4. The New Government can present to the International Business Community the appropriate plans and seek partners with whom to exploit the very great Economic potential that is lying under the Greek soil. The Mineral Wealth of Greece alone can, if appropriately exploited, turn Greece to a Rich country.
All the endemic problems of the Greek Economy, from tax evasion to outmoded business practices and, indeed corruption will thus be eliminated, because the “renovation” of business legislation will render redundant, not only the practices but also many of the people. The gigantic public sector will be replaced by one composed of a reasonable number of capable people in the appropriate positions and the hundreds of thousands of redundant public employees will be re-trained and given assignments of social work. The resurrection of Greek business will produce taxable incomes which will create public revenues with which the Government (of technocrats who can make every euro of Government revenue go a long way by eliminating waste and instituting efficiencies) can thus finance social services, from a better educational system, designed to provide for current and future National needs, to a better health system, efficient and contributory to the country and it can provide services currently unavailable in Greece.

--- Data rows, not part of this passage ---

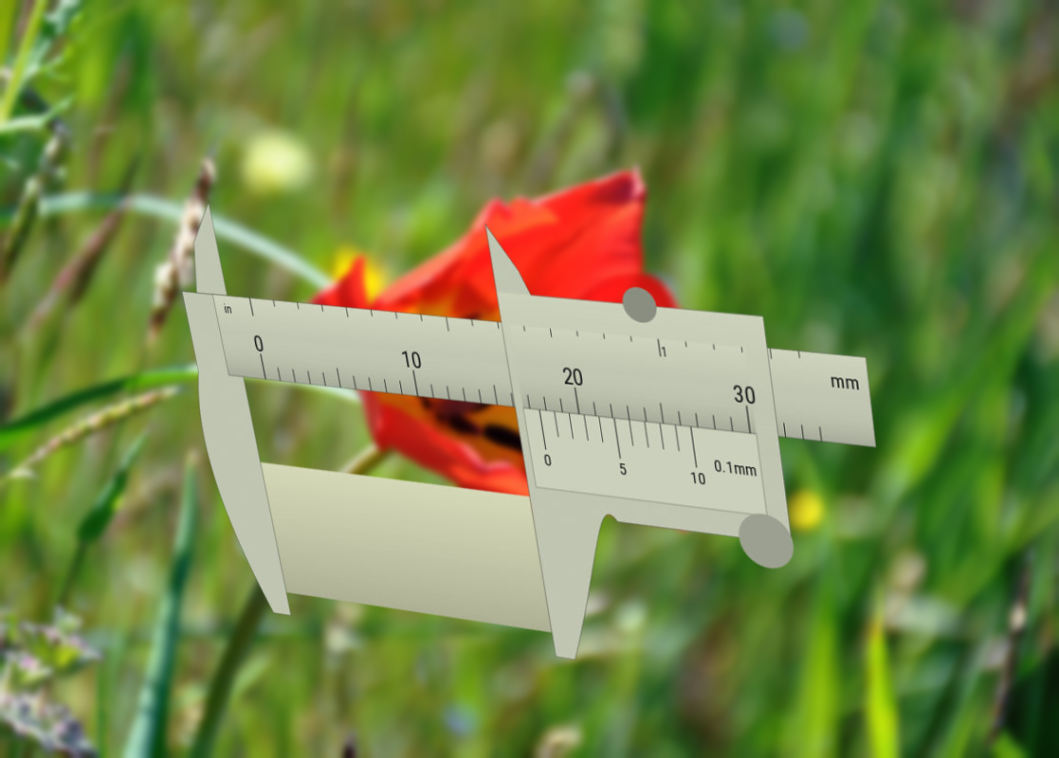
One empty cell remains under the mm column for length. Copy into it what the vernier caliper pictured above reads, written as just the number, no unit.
17.6
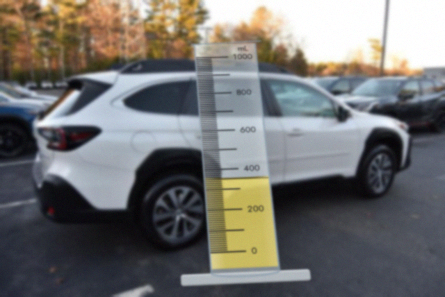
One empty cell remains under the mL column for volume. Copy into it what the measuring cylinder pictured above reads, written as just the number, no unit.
350
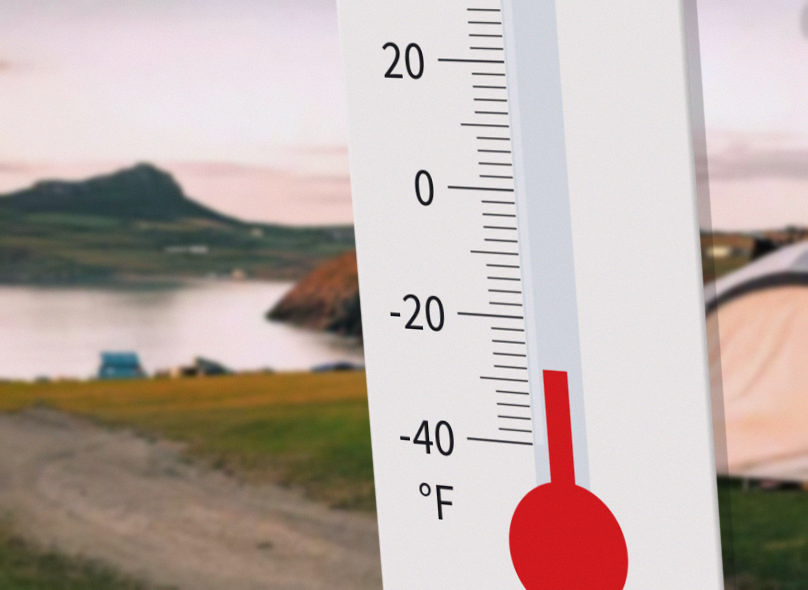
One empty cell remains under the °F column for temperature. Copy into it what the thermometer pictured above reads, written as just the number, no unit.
-28
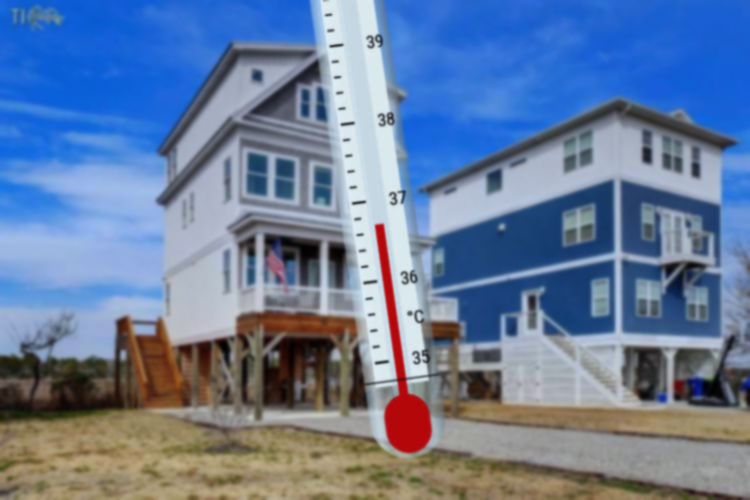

Such a Government can show to Mrs. Merkel and her near sighted cohorts, as well as to the EC and the IMF, that Greece may be, presently, a third world country because it has been “taken for a ride” by the unscrupulous politicos who degraded it to one, but that the Greeks, when alerted to a healthy opportunity and just profit by an enlightened, capable Government which paves the way for NATIONAL progress, are as good as the successful people of the Eurozone and therefore the “one size fits all” good for third world countries measures imposed on Greece are not appropriate, for Greece. Such a Governmnet can demand and gain a new, realistic plan to stave off bankruptcy through development, not austerity alone.
Conclusion. Greece can not stay in the Eurozone because it lacks a political system that is in tune with the Eurozone outlook and there is no reason to hope that it will get one … pronto. Time is running out and with it Greece to the exit door of the Eurozone.
Smart grids and the appropriate electricity consumption meters in all public buildings could save Greece 120 million Euros a year, but who cares. Makes sense? In Greece yes. In Europe No, but Greece is not Europe so it will slip to what it is, a part of the so called third world, out of the Eurozone. A third world country in mentality can not survive in the Eurozone and its expulsion will bring a revolution, alas too late to stave off the inevitable.
Trully, the country is with one foot out of the Eurozone, because it has done nothing to materialize its commitments and its partners are loosing their patience. The Papandreou Government with its refusal to serve the country, to avoid the political cost of the measures, putting party interests above those of the country, has committed a crime against Greece, perpetuated, it seems, by the present “service” Government. Too bad that the brilliant career of Mr. Papadimos will end in shame, unless he acts at once to save Greece. If reason is not dead in Greece, he will.